On November 20, 2009, 41-year-old Karnamaya Mongar made the wrong choice, a horrible decision that ended two lives that day. She chose to have an abortion at the clinic run by Dr. Kermit Gosnell in Philadelphia. Not only did Gosnell kill Mongar’s unborn baby, but he butchered her so she experienced severe pain, then shot her up with so many pain-killers that she died on the spot. The city of Philadelphia finally realized what Gosnell and his untrained, unlicensed staff have been doing in his “house of horrors” and indicted them for allegedly murdering multiple women and live babies. Mongar’s family hired a top-notch Philadelphia law firm and has filed a civil suit against Gosnell for medical malpractice.
But medical malpractice suits brought by families of other Gosnell victims could be severely limited in impact, and Gosnell allowed to keep much of his “blood money,” if federal limits are imposed for the first time on medical malpractice suits. The bill designated H.R. 5 will be debated and voted upon next week in the House Judiciary Committee. It would sharply limit non-economic and punitive damages, so Gosnell wouldn’t feel the sting of a jury verdict on his assets. And the bill would mandate that a jury sit there and listen to Gosnell as he tries to spread the blame for the deaths to his patients.

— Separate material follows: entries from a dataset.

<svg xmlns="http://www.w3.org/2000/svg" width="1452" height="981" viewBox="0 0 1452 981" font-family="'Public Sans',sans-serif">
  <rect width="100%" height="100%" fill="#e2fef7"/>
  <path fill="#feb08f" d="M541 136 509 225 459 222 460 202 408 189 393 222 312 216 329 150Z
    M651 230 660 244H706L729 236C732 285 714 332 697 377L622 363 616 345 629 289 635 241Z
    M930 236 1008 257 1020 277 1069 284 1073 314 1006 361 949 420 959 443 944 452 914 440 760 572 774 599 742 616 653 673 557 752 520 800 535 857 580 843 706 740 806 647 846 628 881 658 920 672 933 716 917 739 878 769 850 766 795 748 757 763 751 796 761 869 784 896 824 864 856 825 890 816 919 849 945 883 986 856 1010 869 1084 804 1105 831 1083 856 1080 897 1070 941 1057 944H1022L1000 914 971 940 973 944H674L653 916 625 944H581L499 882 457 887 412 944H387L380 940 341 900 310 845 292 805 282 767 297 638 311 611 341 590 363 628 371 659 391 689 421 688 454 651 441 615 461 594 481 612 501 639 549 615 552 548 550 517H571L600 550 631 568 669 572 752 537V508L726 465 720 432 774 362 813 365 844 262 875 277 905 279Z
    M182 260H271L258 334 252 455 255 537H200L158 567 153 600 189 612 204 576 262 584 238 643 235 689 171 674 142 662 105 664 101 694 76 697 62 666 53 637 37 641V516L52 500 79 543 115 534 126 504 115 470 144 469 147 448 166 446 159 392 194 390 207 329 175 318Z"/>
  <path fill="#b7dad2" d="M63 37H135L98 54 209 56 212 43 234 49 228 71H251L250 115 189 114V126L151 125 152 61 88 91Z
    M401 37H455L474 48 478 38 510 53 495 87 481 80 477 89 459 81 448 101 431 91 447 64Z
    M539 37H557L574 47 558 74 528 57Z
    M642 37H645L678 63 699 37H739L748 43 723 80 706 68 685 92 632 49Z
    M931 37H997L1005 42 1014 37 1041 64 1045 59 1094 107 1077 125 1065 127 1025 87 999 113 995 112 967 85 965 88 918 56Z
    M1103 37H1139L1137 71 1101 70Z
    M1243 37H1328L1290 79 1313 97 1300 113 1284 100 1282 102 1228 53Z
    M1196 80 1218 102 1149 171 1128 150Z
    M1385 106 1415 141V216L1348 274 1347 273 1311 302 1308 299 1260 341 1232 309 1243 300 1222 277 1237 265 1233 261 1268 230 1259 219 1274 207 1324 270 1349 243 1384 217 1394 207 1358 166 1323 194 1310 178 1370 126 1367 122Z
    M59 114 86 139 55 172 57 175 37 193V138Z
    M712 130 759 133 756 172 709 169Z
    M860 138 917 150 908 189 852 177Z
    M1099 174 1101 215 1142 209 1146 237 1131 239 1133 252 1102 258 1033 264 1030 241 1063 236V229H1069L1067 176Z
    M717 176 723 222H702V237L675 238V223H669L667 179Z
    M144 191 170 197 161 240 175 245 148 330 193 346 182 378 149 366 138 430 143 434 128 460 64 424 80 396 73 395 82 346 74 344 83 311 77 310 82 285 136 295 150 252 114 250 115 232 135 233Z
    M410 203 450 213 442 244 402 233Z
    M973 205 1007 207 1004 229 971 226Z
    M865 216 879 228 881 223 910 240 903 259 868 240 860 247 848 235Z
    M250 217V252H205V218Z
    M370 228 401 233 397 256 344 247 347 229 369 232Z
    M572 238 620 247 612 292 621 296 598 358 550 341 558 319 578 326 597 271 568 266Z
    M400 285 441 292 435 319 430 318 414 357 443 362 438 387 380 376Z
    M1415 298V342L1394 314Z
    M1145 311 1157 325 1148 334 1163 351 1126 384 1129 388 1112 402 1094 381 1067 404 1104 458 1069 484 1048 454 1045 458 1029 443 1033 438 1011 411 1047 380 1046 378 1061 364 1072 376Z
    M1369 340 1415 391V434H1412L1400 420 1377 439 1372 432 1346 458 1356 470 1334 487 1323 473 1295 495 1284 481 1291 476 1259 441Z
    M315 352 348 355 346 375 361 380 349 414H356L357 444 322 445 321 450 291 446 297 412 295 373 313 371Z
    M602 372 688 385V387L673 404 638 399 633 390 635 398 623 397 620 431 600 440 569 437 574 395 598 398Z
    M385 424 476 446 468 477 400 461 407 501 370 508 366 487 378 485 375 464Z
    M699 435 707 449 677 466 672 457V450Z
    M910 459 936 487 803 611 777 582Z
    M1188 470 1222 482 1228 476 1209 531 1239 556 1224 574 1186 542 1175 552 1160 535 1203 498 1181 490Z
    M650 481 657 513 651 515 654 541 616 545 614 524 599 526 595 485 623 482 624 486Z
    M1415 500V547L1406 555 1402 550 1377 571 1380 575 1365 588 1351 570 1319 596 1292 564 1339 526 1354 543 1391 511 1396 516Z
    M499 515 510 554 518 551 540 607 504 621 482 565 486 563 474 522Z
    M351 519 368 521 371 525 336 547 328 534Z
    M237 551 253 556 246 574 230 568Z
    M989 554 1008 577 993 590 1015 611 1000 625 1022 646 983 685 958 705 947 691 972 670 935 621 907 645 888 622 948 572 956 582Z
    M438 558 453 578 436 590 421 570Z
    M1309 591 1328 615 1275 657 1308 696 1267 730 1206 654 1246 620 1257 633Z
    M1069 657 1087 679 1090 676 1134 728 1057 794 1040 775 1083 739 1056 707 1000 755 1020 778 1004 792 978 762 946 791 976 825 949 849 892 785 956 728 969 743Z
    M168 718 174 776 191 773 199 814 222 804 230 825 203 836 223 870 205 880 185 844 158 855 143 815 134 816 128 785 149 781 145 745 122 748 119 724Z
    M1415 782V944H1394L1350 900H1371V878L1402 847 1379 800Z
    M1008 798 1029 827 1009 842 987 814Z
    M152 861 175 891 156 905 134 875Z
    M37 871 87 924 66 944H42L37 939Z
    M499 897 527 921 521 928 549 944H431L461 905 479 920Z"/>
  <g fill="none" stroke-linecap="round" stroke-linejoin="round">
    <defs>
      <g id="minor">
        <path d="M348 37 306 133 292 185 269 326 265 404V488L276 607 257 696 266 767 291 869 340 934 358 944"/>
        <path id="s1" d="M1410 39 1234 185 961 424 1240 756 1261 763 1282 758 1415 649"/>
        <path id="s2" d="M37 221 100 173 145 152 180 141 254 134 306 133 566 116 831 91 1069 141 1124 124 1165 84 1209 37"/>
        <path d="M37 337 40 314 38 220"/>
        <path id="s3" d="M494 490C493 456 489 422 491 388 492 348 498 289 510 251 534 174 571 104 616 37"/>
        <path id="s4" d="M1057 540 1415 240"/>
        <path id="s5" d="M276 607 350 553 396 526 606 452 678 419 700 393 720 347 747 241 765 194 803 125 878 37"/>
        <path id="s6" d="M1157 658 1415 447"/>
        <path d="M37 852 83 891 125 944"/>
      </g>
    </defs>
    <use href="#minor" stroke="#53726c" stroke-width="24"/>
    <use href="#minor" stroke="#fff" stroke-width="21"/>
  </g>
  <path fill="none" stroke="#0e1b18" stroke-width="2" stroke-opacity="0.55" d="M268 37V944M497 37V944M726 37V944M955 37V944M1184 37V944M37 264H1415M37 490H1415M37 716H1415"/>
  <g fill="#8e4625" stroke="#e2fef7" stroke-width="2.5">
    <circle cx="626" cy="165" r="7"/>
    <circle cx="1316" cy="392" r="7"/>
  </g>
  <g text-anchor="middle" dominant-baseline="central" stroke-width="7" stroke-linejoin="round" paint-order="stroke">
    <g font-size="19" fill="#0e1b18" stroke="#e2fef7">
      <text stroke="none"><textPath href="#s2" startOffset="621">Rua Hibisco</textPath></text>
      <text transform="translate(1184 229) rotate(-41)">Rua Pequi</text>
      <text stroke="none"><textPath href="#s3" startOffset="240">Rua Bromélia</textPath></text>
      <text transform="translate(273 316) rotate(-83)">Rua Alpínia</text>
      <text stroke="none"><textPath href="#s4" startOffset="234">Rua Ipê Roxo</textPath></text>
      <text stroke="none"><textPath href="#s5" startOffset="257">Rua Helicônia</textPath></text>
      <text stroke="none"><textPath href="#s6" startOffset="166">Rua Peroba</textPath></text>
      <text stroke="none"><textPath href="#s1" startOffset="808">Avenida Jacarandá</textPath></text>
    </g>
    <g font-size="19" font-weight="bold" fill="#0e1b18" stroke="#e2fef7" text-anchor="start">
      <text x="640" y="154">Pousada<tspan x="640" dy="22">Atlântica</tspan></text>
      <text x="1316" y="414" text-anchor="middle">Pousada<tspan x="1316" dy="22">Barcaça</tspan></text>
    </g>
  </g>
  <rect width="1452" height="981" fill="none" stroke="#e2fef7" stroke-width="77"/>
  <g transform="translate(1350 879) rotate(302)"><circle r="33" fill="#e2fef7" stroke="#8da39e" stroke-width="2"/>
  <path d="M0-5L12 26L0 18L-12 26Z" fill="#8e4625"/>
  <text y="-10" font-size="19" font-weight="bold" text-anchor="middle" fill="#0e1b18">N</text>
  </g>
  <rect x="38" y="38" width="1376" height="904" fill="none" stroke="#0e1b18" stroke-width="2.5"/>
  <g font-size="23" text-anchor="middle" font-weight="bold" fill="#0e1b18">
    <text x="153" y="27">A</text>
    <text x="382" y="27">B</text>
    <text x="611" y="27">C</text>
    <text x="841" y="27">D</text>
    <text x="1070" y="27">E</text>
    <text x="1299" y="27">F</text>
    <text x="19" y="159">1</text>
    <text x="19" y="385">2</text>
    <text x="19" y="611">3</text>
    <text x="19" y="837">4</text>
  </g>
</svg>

Ms. Mongar and the other women butchered in that clinic made the wrong decision, but that doesn’t justify murder. My view as a pro-life Christian is that Gosnell and his staff deprived the dead women of the opportunity to reclaim their lives and repent for the sin of the abortion – they took that away from their patients. The babies Gosnell killed, born and unborn, cannot take his blood money away. Only the families of the women who were mutilated by Gosnell can ensure he is punished financially so he can’t just access his assets someday and start over. Congress shouldn’t protect Gosnell from justice, delivered by a local jury in a court of law.